Thursday, May 29, 2014

As Republicans Cut Funding for Public Universities, Tuition went through the roof.

One of the biggest lies pushed by Republicans? The government student loan program is making tuition's skyrocket. That's simply not true. As college funding gets cut by the enemies of public education, the Republicans, tuition rises to make up for the losses. 

For fun, here's a recent video clip of Dumb Ron Johnson spinning that old talking point like it made any sense:

WSJ: He also criticized federal spending on higher education, saying it has caused tuition to increase well above the rate of inflation.

“We have poured money into higher education. … All of our good intentions trying to make college more accessible, we’ve made it less accessible because we’ve made it so much more unaffordable,” he said.
Taking the government out of the student loan program would mean higher interest rates and wonderfully large bank profits. Ya think Johnson knew that?

In a Urban Milwaukee article by Bruce Murphy, Millennials are moving into cities partly because they can't afford houses or cars due to high student loan debt. 

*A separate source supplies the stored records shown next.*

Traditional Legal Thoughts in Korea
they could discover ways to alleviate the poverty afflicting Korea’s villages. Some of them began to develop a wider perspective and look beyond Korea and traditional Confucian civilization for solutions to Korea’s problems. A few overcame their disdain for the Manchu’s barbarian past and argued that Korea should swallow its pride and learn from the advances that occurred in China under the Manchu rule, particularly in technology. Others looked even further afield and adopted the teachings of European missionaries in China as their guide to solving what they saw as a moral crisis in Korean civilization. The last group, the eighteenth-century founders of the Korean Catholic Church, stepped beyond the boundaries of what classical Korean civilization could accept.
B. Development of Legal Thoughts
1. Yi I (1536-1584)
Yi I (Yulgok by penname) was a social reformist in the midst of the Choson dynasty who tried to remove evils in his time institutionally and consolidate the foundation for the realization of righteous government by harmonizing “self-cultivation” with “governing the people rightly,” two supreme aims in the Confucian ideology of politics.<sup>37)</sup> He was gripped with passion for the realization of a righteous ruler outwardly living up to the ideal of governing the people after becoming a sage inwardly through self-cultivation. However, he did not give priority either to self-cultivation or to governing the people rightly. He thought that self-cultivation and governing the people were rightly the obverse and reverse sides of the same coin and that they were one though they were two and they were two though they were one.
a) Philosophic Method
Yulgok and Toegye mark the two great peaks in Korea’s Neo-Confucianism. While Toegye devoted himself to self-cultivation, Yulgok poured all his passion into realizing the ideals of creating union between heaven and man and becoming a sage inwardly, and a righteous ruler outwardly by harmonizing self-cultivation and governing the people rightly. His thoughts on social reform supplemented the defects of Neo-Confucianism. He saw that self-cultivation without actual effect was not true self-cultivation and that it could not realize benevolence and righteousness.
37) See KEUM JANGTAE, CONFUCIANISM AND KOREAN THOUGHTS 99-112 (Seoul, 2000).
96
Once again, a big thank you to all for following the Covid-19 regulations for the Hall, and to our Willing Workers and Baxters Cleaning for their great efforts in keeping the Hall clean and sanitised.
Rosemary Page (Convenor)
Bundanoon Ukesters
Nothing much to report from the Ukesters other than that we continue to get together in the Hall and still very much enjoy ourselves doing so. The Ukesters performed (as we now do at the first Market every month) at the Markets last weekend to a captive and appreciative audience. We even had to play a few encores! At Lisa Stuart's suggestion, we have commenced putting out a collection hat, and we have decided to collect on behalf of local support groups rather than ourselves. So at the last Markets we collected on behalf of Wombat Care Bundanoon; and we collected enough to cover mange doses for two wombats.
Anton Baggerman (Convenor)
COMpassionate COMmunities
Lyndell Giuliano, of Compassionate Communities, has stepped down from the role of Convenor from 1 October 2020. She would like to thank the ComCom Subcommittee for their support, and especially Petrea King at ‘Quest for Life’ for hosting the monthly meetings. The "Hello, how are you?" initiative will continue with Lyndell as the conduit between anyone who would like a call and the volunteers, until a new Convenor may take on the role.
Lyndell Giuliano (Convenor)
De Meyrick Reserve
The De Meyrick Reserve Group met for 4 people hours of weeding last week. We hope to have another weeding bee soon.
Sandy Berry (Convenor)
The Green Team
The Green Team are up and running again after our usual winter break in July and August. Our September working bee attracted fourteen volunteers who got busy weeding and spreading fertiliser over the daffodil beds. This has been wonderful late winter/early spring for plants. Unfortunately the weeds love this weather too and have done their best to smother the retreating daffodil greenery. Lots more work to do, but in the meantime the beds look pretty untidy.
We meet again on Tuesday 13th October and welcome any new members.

Murphy details the reason for the high cost of tuition; Republican defunding of our public universities:
Young people raised in the suburbs seem to find cities far more interesting places to live. But another factor that may make cities more attractive for young people is the rising level of student debt. For decades, state governments have been decreasing support of public universities, forcing them to jack up tuition. Since 1978, as a story in Bloomberg reported, the cost of college tuition has risen 12-fold — by 1,120 percent!

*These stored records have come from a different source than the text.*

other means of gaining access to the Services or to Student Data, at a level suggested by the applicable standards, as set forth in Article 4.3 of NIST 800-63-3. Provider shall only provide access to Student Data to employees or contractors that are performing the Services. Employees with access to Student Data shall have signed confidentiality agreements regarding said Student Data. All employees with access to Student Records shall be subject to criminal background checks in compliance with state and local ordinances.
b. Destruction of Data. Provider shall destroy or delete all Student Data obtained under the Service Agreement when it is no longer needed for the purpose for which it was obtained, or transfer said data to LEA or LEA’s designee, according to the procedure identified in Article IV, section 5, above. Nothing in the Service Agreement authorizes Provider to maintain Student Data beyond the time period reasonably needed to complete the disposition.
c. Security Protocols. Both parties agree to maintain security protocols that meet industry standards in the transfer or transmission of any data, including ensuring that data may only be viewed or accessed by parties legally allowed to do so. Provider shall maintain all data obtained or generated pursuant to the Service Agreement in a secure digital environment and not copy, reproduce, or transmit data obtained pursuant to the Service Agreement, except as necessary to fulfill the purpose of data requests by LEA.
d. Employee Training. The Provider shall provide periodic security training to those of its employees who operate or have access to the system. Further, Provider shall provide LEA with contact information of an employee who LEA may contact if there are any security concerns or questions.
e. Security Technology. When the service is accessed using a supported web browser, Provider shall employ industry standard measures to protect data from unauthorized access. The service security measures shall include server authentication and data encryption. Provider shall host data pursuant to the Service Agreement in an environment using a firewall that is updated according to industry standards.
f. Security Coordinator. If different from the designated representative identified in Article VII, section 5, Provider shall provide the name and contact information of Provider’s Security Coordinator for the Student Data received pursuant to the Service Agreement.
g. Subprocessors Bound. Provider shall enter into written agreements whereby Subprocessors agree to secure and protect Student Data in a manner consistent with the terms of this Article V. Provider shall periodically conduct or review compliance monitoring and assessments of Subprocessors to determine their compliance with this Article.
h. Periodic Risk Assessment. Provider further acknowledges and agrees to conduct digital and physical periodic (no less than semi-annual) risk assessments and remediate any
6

The result has been a soaring increase in student loans and resulting student debt. The average 2014 graduate holding student loans owes $33,000, the Wall Street Journal has reported, up from around $31,000 in 2013 and way up from $10,000 for the 1993 graduating class.

Adding difficulty is that many graduates aren’t getting the kind of high paying jobs needed to handle this crushing debt. An article on points out that between 2005 and 2012, the average student loan debt jumped 35 percent, adjusting for inflation, while the median salary dropped 2.2 percent.


  1. In actual reality however, if the federal government didn't backstop the loans to begin with, colleges and universities would have to compete for students with lower tuition costs, scholarships, and grants, instead of just turn them into young adult daycare centers with bigger pools, athletic centers, and unacademic amenities that can all be put on the credit card. I know my college really needed a new football stadium.

    If you are considering college with attached student loan debt, consider an apprenticeship, job, small business, or world travel instead. The experiences are more valuable and provide more useful skills than a party every night with kegs, drugs and sex.

    The unaffordable debt is not worth it.

    1. So you'd recommend that higher education be the equivalent of "cheap Chinese crap." Interesting, but I demand a higher standard for our future.

      2nd-take a look at what tech school grads are making in the 2010s vs college grads, and then tell me if your theory holds up. If you tie this in with higher unionization and wages in the trades, then we'll discuss. But I don't think that's what you or (mo)Ron Johnson want

  2. Any hardship Mr. Johnson has had in the past, he insists on attaching to my children. Any benefit he has received in the present is horded from my children. Any future for him as my senator is non-existent.